Ingredients and Preparation:

Preparation happens in two steps.

Step 1:

Toor dal: 3/4 cup
Fresh gongura leaves - 6 cups, tightly packed
Indian or Thai variety green chilli - 8, chopped to tiny pieces
Red onion or shallots - chopped to chunks, 1 cup
Turmeric - 1/4 teaspoon

Take the above ingredients in a pressure cooker. Add two cups of water.
In a mortar, add a garlic clove and 2 teaspoons of coriander seeds. Pound to coarse paste. Add this paste to the ingredients in pressure cooker. Mix. Close the lid and cook until everything has become soft, particularly the toor dal.

Step 2:

Salt - 1/2 teaspoon or to taste
Peanut oil or ghee - 1 tablespoon
From masala dabba: Following ingredients for inguva(asafetida) Tadka:
a sprig of curry leaves
4 pieces of one-inch, majjiga mirapa(dahi mirchi)
1/4 teaspoon of urad dal
a pinch each - cumin, mustard seeds and hing (asafetida)

Add salt to the cooked dal in pressure cooker. With a pappu gutti (wooden whisk), mash the cooked ingredients to fairly coarse paste like. Remove the dal to a bowl or vessel.
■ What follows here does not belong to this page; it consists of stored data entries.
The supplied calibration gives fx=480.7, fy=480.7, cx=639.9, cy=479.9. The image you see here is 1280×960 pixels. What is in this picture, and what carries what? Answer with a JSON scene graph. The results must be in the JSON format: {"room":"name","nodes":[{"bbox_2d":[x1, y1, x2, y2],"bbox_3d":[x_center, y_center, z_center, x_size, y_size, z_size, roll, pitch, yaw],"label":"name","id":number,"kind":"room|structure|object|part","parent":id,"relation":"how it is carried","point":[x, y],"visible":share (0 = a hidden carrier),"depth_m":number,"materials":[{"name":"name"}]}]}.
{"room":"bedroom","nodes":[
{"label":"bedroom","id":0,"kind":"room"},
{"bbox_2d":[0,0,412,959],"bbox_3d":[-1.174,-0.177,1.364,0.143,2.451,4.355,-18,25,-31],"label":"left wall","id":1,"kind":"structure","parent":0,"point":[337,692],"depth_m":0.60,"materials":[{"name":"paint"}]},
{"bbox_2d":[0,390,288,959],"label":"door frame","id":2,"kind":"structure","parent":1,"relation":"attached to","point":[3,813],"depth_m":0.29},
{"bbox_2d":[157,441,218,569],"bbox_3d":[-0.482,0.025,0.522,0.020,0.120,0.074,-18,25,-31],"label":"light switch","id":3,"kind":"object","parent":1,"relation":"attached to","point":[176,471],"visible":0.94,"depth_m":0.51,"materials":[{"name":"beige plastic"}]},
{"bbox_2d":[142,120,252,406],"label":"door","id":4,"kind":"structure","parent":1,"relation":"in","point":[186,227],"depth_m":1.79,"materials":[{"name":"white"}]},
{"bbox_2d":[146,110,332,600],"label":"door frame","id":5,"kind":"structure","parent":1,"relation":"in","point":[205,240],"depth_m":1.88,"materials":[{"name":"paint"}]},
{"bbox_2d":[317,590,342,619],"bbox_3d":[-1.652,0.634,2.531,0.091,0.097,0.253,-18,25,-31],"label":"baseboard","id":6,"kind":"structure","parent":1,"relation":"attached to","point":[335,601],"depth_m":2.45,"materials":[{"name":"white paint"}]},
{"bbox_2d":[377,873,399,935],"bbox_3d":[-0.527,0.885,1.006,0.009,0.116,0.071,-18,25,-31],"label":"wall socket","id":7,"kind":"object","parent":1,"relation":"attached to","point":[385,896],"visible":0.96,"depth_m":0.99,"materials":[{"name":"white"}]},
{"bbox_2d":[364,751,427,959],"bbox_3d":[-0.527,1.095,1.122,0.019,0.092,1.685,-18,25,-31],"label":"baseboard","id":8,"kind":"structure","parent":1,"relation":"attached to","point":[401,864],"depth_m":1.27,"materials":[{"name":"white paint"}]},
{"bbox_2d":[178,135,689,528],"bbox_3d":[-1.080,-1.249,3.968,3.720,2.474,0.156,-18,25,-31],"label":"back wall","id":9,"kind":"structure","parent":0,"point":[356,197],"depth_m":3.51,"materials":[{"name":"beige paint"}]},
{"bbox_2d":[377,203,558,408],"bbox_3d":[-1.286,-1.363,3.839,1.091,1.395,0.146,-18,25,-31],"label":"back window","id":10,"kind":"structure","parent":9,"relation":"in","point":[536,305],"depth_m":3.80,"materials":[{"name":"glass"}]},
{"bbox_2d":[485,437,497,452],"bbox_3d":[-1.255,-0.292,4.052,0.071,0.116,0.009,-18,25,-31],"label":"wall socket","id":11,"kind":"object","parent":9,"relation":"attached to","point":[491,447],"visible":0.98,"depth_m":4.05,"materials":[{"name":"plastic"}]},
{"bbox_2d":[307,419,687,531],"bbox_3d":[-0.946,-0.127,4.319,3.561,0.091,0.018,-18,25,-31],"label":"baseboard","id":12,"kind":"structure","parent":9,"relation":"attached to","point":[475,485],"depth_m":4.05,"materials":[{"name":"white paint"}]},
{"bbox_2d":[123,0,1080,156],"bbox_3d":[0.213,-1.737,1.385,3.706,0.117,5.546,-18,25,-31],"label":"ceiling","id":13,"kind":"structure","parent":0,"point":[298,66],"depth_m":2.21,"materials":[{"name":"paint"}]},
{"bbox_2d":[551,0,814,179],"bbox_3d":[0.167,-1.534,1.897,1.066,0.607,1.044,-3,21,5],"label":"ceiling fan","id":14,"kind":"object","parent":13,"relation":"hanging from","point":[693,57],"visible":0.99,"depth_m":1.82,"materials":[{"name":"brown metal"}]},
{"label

In a small pan, heat the peanut oil or ghee. Add the tadka ingredients in this order, from big to small: curry leaves, dahi mirchi pieces, urad dal, cumin, and mustard seeds. Continuously stirring, toast the ingredients to golden. When mustard seeds make pop sounds, sprinkle the hing. Stir for couple of seconds. Immediately add this fragrant tadka to the cooked dal. Mix well and cover with a lid so that the flavors and aroma of hing tadka are thoroughly absorbed by the pappu (dal).
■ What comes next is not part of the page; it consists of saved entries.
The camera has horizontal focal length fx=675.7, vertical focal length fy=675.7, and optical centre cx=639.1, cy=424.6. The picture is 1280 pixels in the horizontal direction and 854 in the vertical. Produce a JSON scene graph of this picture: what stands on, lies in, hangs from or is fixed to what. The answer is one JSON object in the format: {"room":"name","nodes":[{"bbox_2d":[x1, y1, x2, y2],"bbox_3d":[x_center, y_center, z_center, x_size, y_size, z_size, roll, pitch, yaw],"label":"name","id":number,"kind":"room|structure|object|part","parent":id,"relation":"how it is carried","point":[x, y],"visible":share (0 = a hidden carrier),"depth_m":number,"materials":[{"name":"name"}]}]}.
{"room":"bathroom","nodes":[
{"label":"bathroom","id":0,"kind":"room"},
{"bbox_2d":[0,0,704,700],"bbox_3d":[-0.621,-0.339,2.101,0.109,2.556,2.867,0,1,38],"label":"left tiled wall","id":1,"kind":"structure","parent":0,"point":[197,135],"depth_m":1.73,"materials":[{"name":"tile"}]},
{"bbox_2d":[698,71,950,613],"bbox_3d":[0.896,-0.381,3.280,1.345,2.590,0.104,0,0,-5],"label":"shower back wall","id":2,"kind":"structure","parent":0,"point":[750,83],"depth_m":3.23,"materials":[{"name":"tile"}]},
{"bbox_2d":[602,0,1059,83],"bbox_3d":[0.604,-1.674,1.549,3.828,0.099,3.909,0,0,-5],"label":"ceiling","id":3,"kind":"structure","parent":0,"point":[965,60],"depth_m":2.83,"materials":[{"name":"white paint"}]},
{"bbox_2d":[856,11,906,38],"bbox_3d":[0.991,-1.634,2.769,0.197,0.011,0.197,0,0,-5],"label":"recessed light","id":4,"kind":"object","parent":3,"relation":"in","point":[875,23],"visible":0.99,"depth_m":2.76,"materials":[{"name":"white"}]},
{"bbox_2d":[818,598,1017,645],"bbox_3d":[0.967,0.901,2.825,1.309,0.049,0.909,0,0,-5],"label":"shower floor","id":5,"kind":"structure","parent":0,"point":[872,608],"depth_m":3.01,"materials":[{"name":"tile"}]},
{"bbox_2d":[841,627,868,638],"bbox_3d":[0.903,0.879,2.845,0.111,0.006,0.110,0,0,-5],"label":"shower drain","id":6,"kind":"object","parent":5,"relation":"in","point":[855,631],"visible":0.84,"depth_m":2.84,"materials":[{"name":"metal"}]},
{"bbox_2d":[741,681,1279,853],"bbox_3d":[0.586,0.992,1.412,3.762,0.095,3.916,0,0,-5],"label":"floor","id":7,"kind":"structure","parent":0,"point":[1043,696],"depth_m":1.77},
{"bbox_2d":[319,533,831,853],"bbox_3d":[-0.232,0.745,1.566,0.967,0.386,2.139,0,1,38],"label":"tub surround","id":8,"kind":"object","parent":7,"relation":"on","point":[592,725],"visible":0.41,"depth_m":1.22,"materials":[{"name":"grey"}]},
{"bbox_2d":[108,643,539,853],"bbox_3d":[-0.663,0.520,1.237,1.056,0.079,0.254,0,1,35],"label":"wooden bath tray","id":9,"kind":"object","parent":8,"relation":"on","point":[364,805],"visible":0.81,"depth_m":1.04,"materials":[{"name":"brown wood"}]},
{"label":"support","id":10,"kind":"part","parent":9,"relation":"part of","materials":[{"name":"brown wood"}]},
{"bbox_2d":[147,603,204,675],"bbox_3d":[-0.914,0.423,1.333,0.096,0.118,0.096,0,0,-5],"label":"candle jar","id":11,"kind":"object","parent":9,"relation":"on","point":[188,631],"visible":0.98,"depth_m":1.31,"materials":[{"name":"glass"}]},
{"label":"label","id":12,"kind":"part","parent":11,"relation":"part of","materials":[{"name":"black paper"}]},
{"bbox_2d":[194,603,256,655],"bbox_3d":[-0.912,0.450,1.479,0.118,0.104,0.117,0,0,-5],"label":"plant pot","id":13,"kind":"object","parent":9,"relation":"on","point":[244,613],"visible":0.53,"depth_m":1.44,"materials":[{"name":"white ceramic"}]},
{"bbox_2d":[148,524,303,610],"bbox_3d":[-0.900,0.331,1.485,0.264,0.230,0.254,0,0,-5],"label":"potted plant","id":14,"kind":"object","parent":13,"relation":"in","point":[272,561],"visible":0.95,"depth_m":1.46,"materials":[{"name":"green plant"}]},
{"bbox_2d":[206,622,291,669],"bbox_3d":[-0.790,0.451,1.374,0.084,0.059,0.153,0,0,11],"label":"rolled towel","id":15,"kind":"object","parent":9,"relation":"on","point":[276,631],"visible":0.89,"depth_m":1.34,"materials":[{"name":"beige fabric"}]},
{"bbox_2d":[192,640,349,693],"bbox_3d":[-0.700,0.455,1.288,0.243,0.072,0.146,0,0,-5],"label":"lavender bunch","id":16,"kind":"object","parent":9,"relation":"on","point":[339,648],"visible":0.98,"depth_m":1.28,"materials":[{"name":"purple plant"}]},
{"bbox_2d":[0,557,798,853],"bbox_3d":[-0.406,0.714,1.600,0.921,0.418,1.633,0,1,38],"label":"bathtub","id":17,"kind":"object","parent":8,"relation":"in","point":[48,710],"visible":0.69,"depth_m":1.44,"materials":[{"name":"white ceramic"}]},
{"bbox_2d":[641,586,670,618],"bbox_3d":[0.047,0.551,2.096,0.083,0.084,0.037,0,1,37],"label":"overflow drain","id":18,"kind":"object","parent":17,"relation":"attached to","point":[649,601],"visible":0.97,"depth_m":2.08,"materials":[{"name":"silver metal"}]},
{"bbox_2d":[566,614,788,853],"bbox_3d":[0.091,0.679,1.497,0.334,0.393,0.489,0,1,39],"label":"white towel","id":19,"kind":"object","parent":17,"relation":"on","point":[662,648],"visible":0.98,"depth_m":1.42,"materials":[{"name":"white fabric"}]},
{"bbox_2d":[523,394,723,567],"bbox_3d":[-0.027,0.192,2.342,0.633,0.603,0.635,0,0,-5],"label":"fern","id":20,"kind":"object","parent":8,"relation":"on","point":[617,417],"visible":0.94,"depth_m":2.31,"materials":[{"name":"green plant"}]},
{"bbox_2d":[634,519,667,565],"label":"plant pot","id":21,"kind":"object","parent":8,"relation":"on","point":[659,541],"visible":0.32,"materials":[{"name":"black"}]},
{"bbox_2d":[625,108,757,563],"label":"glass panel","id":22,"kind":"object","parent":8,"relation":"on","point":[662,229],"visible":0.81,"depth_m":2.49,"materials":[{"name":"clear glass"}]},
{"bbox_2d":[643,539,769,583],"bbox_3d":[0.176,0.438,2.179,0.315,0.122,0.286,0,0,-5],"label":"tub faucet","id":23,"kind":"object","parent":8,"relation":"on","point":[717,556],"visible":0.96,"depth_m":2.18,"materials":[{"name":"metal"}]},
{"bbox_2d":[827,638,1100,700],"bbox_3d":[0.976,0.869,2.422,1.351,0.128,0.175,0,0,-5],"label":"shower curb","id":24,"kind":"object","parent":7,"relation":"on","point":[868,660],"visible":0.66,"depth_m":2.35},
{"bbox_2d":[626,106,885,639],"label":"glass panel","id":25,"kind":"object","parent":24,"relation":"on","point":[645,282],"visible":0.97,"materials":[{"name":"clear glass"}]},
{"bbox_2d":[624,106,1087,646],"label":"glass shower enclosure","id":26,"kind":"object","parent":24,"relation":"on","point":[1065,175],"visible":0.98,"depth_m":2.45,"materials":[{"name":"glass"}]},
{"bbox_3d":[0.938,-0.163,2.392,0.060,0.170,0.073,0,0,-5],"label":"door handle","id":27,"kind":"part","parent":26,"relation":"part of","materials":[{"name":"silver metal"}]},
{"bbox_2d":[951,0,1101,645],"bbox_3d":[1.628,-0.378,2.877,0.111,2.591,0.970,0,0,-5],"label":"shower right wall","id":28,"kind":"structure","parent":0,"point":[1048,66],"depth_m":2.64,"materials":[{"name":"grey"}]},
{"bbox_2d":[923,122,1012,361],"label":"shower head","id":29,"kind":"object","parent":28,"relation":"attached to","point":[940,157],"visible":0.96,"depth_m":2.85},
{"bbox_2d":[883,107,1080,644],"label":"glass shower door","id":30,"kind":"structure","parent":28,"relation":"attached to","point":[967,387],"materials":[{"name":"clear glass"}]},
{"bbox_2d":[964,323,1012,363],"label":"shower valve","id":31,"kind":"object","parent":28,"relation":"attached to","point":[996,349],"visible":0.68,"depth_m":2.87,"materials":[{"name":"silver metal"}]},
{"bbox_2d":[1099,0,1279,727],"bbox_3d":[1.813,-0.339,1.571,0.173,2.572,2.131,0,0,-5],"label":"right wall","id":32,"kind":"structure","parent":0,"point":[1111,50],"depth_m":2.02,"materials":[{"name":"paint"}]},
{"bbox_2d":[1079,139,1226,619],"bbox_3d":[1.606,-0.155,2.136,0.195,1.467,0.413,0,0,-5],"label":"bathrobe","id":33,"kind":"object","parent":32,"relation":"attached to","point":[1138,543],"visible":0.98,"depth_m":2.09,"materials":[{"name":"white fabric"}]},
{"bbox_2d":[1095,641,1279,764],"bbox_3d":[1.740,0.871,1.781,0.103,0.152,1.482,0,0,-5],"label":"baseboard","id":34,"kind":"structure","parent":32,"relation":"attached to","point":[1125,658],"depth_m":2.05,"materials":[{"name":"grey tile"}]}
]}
Serve the gongura pappu with rice or roti. The blissful combination is the old classic: gongura pappu and freshly cooked, hot Sona Masuri rice with some ghee and vadiyaalu on the side. Heaven!

Gongura Pappu
Gongura Pappu in Vadiyam Vadi on Muruku Peetam ~ For Meal Today

© Recipe and Photos Copyright 2009 Indira Singari.

Ginger Lemon Soopa

I am glad to see a new word “soopa” reintroduced into our cookery lexicon by Pratibha and Jigyasa through Sukham Ayu cookbook. Like the authors I found it interesting that ayurvedic texts refer to watery broth/soup like preparation as soopa. Research is done rarely in centuries old Indic cookery. We are more used to label our food items in occidental and arabic terms, and blindly repeat the colonial self-aggrandizing stories of our food roots. So, for a change, it is greatly refreshing and empowering to know about soopa. I think this Sanskrit word alone is worth the book price. Original research equals to precious gold, don’t you agree? Welcome back Soopa. Goodbye Soup.

Here is a soopa I made from Sukham Ayu. The base is toor dal and the flavor is from ginger and lemon. It’s a familiar, charming soopa, simple yet sublime. Perfect to usher in “I am not cold but not yet warm” spring season.

Ginger, Lime, Toor dal Ginger Lemon Soopa

Ginger Lemon Soopa
Recipe adapted from Sukham Ayu, page-37
(makes about four cups of soopa)

Toor dal: Pressure-cook half cup of toor dal in two cups of water to soft. With a wood masher or whisk, churn the dal to soft, smooth consistency.

Ginger: Take a 1×1 inch piece of ginger. Peel the skin and grate. Add the grated ginger to mashed toor dal. Also half teaspoon each- red chilli powder and salt, and quarter teaspoon of turmeric. Add half cup of water and simmer for about 10 minutes on medium heat.

Tadka: While the soopa is simmering, do the tadka. In a small pan, heat a tablespoon of ghee. Add and toast 10 curry leaves, cumin, and mustard seeds, in that order. When seeds start to pop, sprinkle a pinch of asafetida. Sauté for couple of seconds and pour this tadka into the simmering soopa. Mix and turn off the heat.

Lemon: Flavor the soopa with about 2 tablespoons of lemon juice. Serve hot. Soothing and a strength saver, ginger-lemon soopa is a great warm-up food and recommended during convalescence.